Por Mercedes Mtz. Rojas/AURORA
El grafiti nació en Nueva York, en los años 60, como una forma de expresión irreverente mediante la cual, el espacio público –muros, cabinas, banquetas y trenes- es invadido con tags y bombas.
Con el paso del tiempo, estos bombardeos se esparcieron como plaga por el mundo, abarcando todos los rincones posibles e ignorando a las autoridades puritanas.
Un grafiti deja marca, ya sea de una persona o grupo (también conocido como crew). Sin embargo, el concepto de rayar o escribir sobre un muro es anterior, debido a que el ser humano desde sus orígenes, ha buscado permanecer en el mundo más allá de la muerte.
Un claro ejemplo son las pinturas rupestres, que si bien podrían ser consideradas los primeros “grafitis”, simbolizan pictóricamente el mensaje: “yo estuve aquí” o “mi clan y yo estuvimos aquí”.
El grafiti como arte y pertenencia
La esencia del grafiti resalta por su indiferencia a las normas establecidas y las leyes; por eso mismo las calles son elegidas como su galería. No sigue una línea.
La libertad de expresión y la irreverencia del grafiti trascienden la propiedad privada y el respeto del espacio público, por lo que el acto “vandálico” recuerda que la calle es de todos.
Es por ello que tanto víctimas como espectadores del grafiti detonan sentimientos encontrados, debido a que experimentan simpatía por los mensajes expuestos, a pesar de estar en contra del acto vandálico per se.
En cuanto a la estética del grafiti y su (i)rrelevancia hoy en día, vale la pena recordar que la belleza y estética se fundan en conceptos que varían de múltiples factores (cultura, educación, vivencias, etc.) y no se puede medir de manera uniforme.
Lo que interesa es la aisthesis: el placer producido por la obra de otros y el arte como experiencia; como un respiro del automatismo de la vida cotidiana. Pero también es necesario dar cabida a la antiestética: lo horrendo, grotesco y desconcertante, lo atrozmente impactante. La antiestética como rechazo a los cánones establecidos.
Ahora vayamos al artista callejero que no obedece una norma de institución alguna al momento de hacer su grafiti y de elegir dónde ponerlo. Aún así, los que salen a hacer arte callejero se enfrentan a varias autoridades: los ciudadanos, otros writters y los transeúntes como público. Ellos deciden aceptar o rechazar la obra y las opiniones son muy variadas, pero a diferencia de algunos museos, el público de esta “galería” es activo y puede decidir no aceptar el lienzo pisándolo, tapándolo o en el mejor de los casos, complementarlo o dejarlo ser.

Elementos almacenados
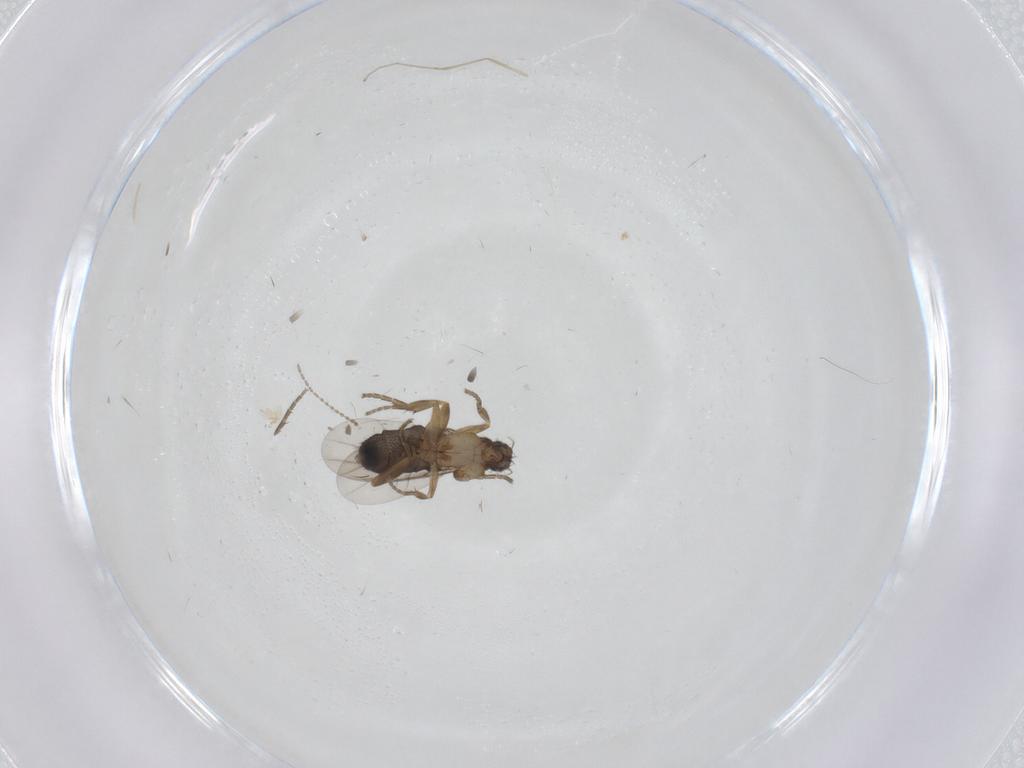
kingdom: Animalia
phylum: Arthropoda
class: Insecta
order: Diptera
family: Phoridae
--
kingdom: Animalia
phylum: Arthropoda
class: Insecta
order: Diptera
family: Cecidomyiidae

▶ **EJERCICIOS POR RESOLVER**:
• 1. Según el artículo sobre el grafiti, ¿por qué la costumbre de rayar o escribir sobre un muro es anterior al grafiti? Responde en una a tres oraciones.
• 2. Imprime el fragmento del artículo sobre el grafiti que va desde "Un claro ejemplo" hasta "sigue una línea.", ambos incluidos.
Resuelve todo a partir del artículo sobre el grafiti y de nada más.

▶ **RESPUESTAS DADAS**:
• 1. Porque el ser humano, desde sus orígenes, ha buscado permanecer en el mundo más allá de la muerte. Un ejemplo son las pinturas rupestres, que simbolizan el mensaje "yo estuve aquí" o "mi clan y yo estuvimos aquí".

• 2.
Un claro ejemplo son las pinturas rupestres, que si bien podrían ser consideradas los primeros “grafitis”, simbolizan pictóricamente el mensaje: “yo estuve aquí” o “mi clan y yo estuvimos aquí”.
El grafiti como arte y pertenencia
La esencia del grafiti resalta por su indiferencia a las normas establecidas y las leyes; por eso mismo las calles son elegidas como su galería. No sigue una línea.